At the age of sixteen, Martin had a powerful experience while listening to the overture to Weber’s opera ‘Oberon’: ‘The music became blurred … the bedroom was bathed in a light of iridescent radiance.’ Initially afraid, Martin submitted to the experience and he was filled with a sense of deep peace.

I was borne aloft by a power that surpassed my understanding … it was the full measure of love, for with it were all things, and in it life found consummation … I was in the realm of eternal life … the ever-living present.

He divined during this mystical experience spiritual truths, including the ascending spiral of life, death, and rebirth as the destiny of all living things, and as part of their progress towards completion. Each he saw as part of the whole and in union with all creation – there was no loss of identity although private experience was transcended, and he felt that he had really experienced the identity of a whole person. The vision ended when God told Martin to return to the world of form, and to put into practice the teaching that he had been given. This revelation of the love of God for all creatures, he said remained the most important event in his life, writing over thirty years later that the memory of it was crystal clear.
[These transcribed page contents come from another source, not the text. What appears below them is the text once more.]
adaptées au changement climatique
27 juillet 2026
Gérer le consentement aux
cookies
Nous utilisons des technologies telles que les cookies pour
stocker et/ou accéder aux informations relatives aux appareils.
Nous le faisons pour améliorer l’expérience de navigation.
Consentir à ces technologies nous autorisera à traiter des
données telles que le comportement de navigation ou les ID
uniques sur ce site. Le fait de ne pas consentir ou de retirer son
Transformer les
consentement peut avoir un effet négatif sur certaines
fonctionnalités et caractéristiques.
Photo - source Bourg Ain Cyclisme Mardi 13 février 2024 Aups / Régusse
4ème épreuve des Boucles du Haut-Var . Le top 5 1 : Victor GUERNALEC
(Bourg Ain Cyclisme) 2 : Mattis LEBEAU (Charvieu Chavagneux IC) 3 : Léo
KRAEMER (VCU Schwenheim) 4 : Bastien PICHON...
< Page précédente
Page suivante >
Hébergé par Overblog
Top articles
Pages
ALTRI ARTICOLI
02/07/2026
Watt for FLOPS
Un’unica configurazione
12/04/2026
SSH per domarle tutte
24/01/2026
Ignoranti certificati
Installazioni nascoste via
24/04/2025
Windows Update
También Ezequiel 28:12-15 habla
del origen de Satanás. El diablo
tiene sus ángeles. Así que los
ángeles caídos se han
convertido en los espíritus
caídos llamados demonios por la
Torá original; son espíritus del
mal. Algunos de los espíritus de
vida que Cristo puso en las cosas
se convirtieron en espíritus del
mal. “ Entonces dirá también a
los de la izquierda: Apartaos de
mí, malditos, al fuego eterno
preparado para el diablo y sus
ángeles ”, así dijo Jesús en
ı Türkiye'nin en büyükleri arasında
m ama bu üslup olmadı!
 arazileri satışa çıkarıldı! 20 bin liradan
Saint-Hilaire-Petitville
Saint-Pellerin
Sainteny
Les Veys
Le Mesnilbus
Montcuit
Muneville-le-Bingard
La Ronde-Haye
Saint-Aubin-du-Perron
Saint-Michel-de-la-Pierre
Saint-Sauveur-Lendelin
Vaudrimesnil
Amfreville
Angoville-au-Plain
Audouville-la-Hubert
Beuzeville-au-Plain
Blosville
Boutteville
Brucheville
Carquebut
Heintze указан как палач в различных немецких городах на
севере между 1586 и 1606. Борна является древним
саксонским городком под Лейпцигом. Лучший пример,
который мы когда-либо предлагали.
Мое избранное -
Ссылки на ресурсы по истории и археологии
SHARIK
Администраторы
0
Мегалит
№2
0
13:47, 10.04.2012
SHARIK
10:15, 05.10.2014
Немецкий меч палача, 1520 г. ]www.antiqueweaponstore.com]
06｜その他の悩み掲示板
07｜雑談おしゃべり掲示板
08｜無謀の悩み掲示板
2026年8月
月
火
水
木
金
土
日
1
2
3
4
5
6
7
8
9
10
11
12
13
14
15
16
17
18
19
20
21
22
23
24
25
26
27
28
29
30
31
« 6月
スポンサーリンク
He later studied medicine, but was plagued by terrible social inhibitions. Moving to England his psychological problems continued, but when having speech therapy for an inability to project his voice the therapist recognised Martin’s underlying deeper psychological disturbance, and encouraged by her he began to get in touch with his anger towards his parents, attending classes and reading about Freud and Jung and their theories on the unconscious and the inner world. His guide here was Mary Macauley:

I realised I was in the presence of a person I really knew, and could at last start being myself … I began to unburden myself of the knowledge that lay deep within me … for the first time in my life I had a real conversation about the profound issues of existence … and at last I began to move freely amongst people with whom I could converse with ease.

Martin saw that both the inner revelations and the outer suffering he had experienced could be ‘fertilised in service to those on the path of self-realisation … liberating others from the shackles of meaninglessness and fear.’ He developed two spiritual gifts: the first the ability to empty his mind in contemplative prayer, during which he could intuit other people’s needs and dispositions including at times the presence of evil. The second was an ability to give spontaneous inspirational addresses which further developed some years later into writing: ‘It was as if the Holy Spirit was speaking through me, and using the great store-house of wisdom and experience that my educated, sensitive mind had accumulated during the painful process of its growth.’ And he began a vocation of healing and ministry.